David Doe

Personal information
- Date of birth: January 22, 2000 (age 26)
- Place of birth: Monrovia, Liberia
- Height: 1.80 m (5 ft 11 in)
- Position: Defender

Team information
- Current team: Edmonton BTB SC
- Number: 3

Youth career
- St. Albert Impact
- Edmonton Juventus SC
- 2015–2018: FC Edmonton

College career
- Years: Team / Apps / (Gls)
- 2018: NAIT Ooks / 10 / (13)

Senior career*
- Years: Team / Apps / (Gls)
- 2017: FC Edmonton / 4 / (0)
- 2019–2020: FC Edmonton / 9 / (0)
- 2021: South Bend Lions FC / 12 / (0)
- 2024–: Edmonton BTB SC / 38 / (1)

= David Doe =

Liberian professional footballer (born 2000)

David Doe (born January 22, 2000) is a Liberian footballer who plays for Edmonton BTB SC in League1 Alberta.

==Early life==
Born in Liberia, Doe moved to Canada with his family as a child. Doe played youth soccer with the St. Albert Impact and Edmonton Juventus, winning a national title with the latter in 2016. In 2015, he joined the FC Edmonton Academy.

==College career==
In 2018, Doe attended Northern Alberta Institute of Technology, where he played for the men's soccer team. At the end of the season, he was named to the All-ACAC Team. He helped NAIT win the ACAC title and finish sixth at the CCAA nationals, scoring 13 goals and leading the ACAC with 23 points in ten regular season matches.

==Club career==
In August 2017, Doe signed a professional contract with North American Soccer League side FC Edmonton.
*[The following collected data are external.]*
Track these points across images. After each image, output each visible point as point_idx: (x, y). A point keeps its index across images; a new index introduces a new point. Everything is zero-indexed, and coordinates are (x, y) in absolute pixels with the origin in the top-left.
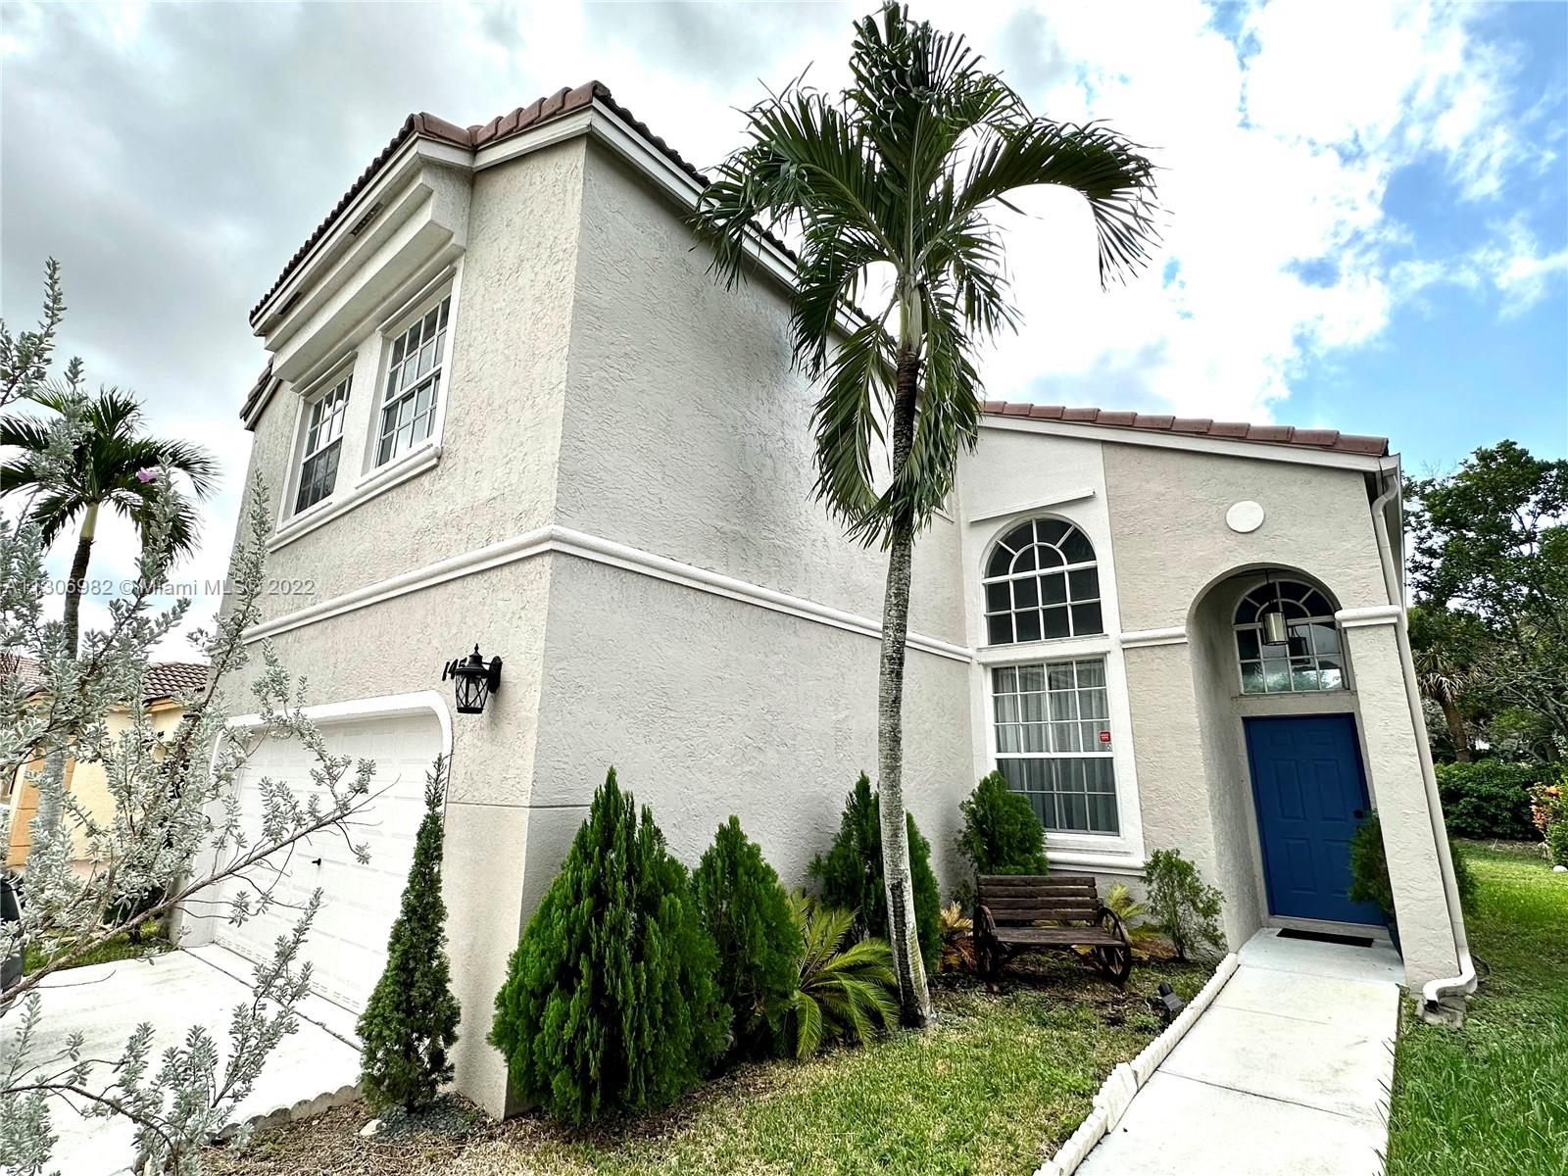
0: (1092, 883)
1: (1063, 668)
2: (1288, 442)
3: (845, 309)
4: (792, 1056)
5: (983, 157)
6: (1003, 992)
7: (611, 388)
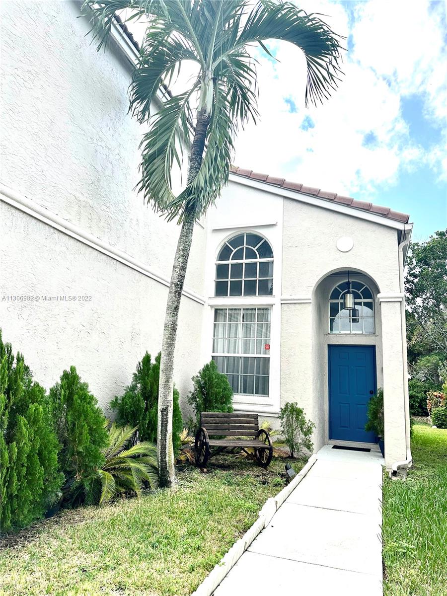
0: (256, 417)
1: (250, 312)
2: (369, 210)
3: (162, 88)
4: (96, 503)
5: (256, 15)
6: (208, 472)
7: (17, 89)
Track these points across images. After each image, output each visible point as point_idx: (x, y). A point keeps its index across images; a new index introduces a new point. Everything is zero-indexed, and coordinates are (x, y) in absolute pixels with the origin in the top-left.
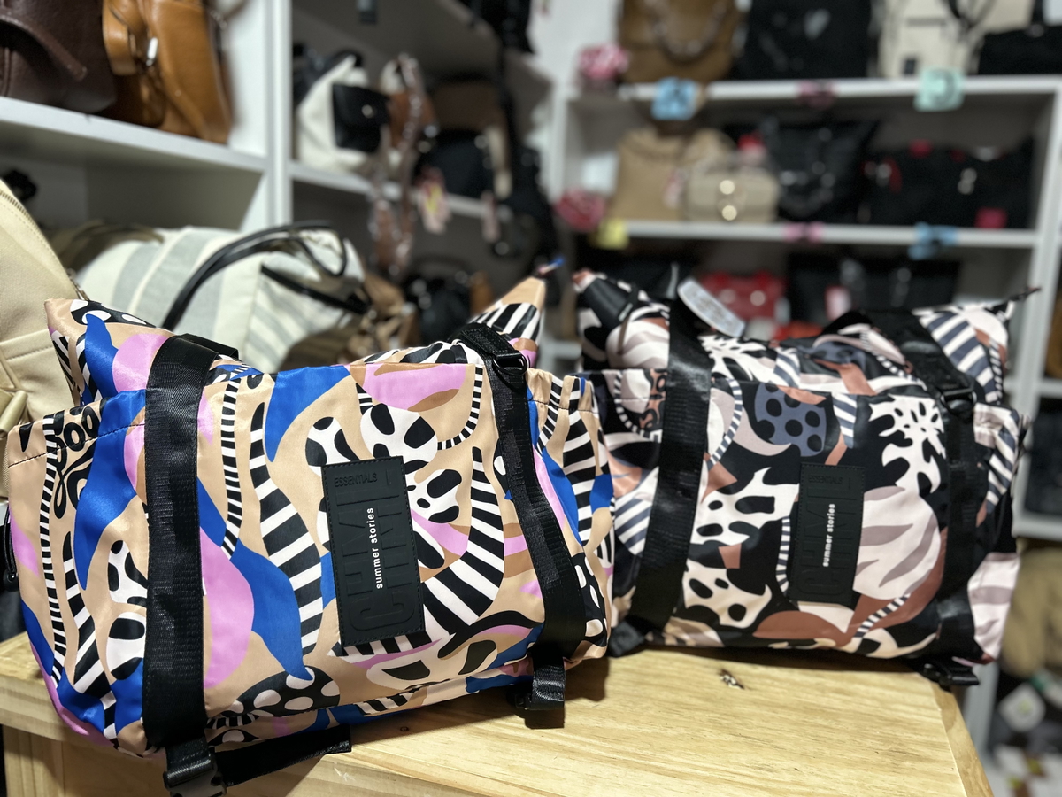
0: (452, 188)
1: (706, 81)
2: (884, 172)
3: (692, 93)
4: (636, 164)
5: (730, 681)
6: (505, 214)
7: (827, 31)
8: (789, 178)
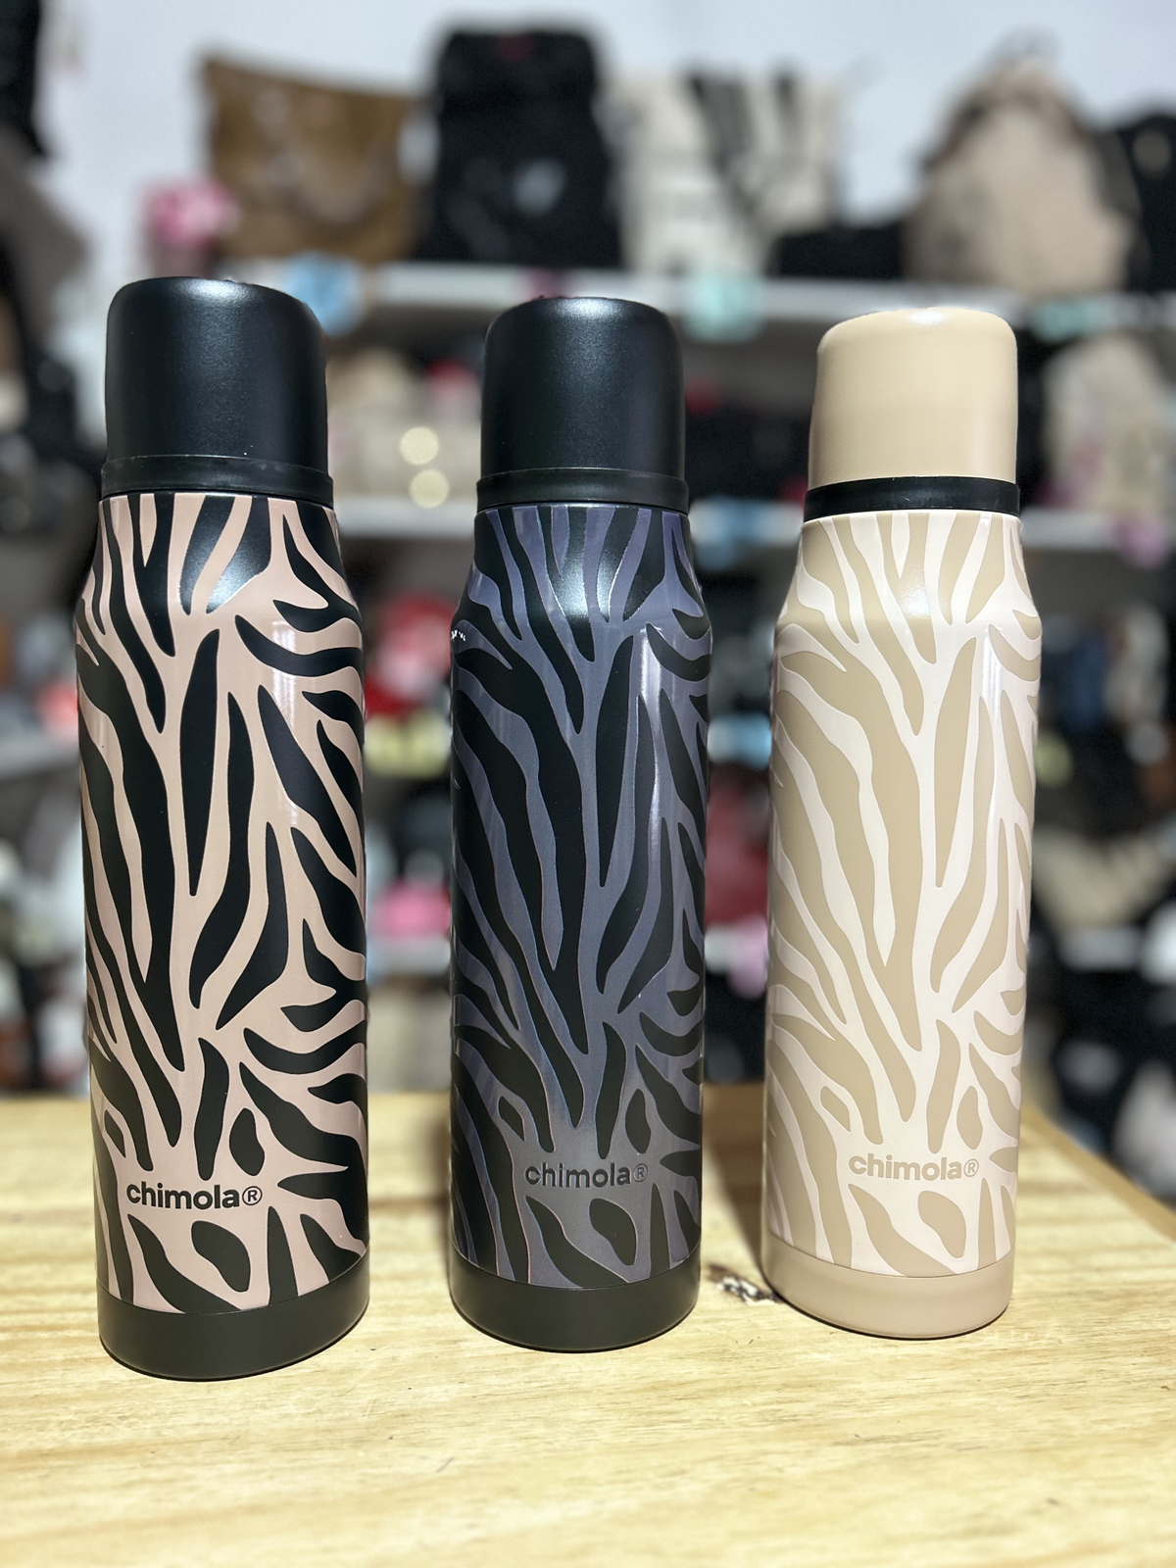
5: (741, 1290)
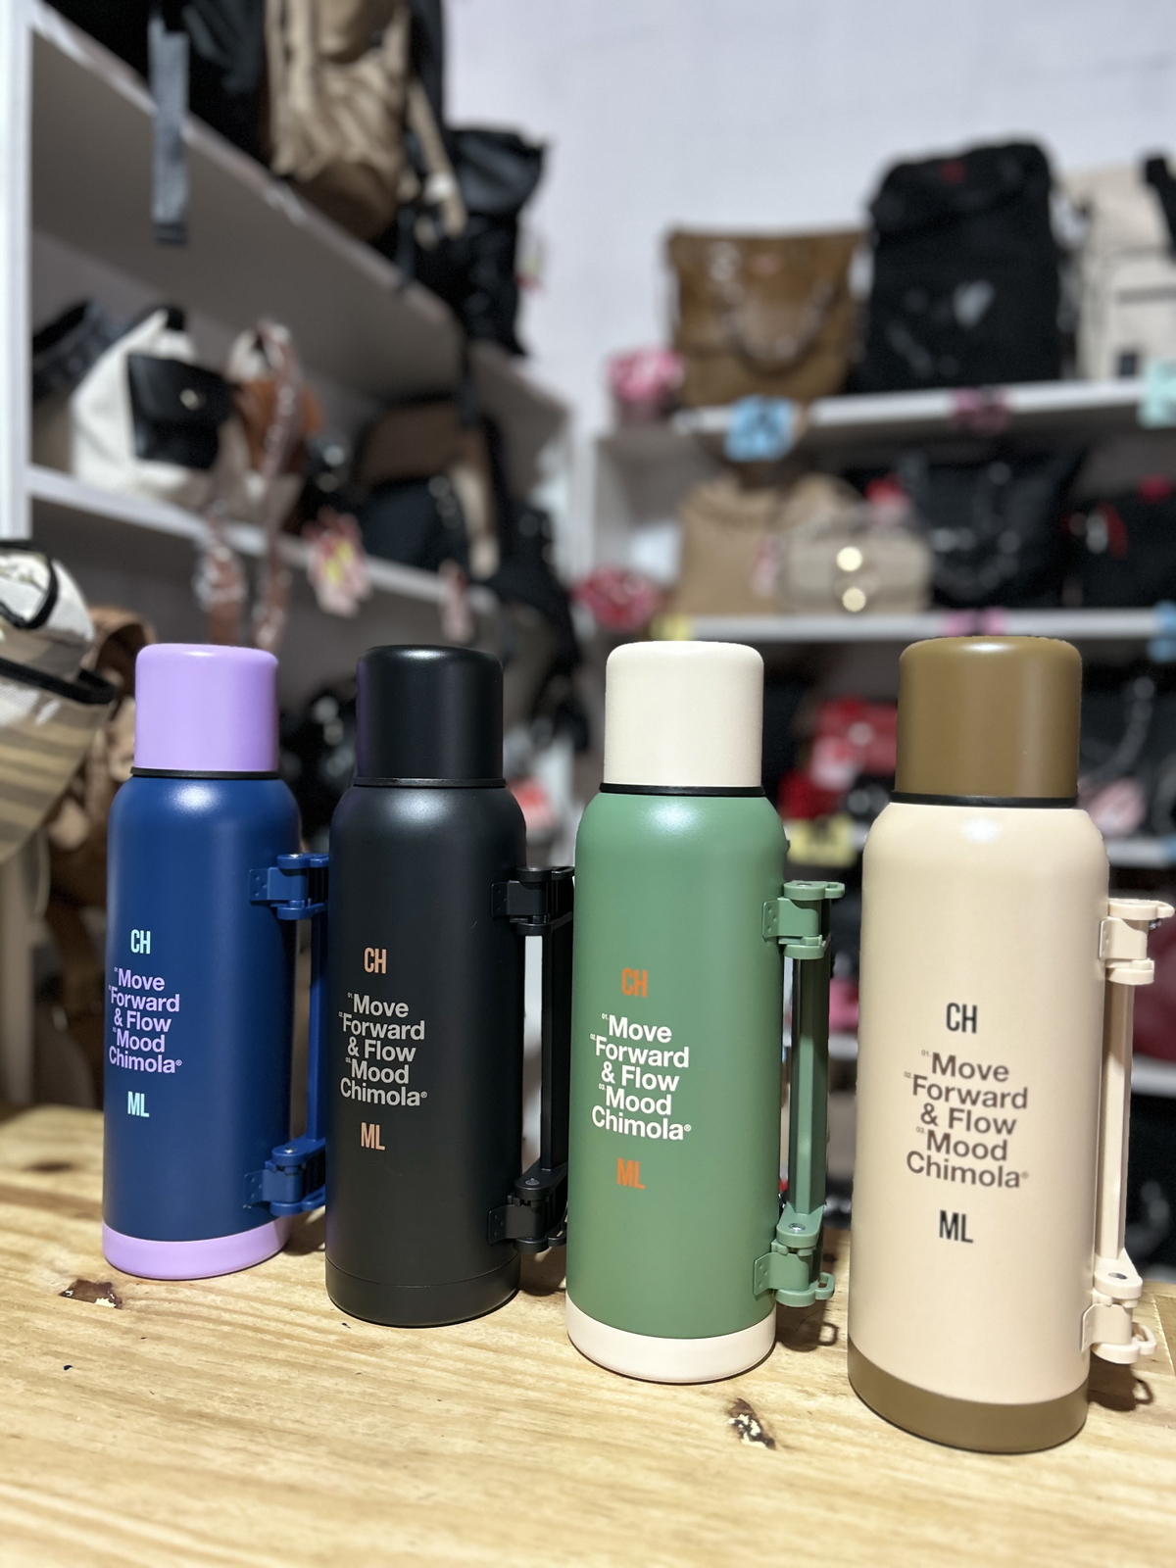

He made his professional debut on October 6 against the Jacksonville Armada. After FC Edmonton folded their professional team after the 2017 season, he re-joined the FC Edmonton Academy.

In February 2019, Doe signed with the reformed FC Edmonton professional side ahead of the inaugural Canadian Premier League season.

In April 2021, Doe signed with USL League Two expansion club South Bend Lions FC.

In 2024, he joined Edmonton BTB SC in League1 Alberta.

==International career==
In February 2016, Doe made his debut in the Canadian national team program, attending a training camp with the Canada U17 team. He was called up to another camp in October 2016.

==Personal life==
Doe is close friends with Canadian national team player Alphonso Davies.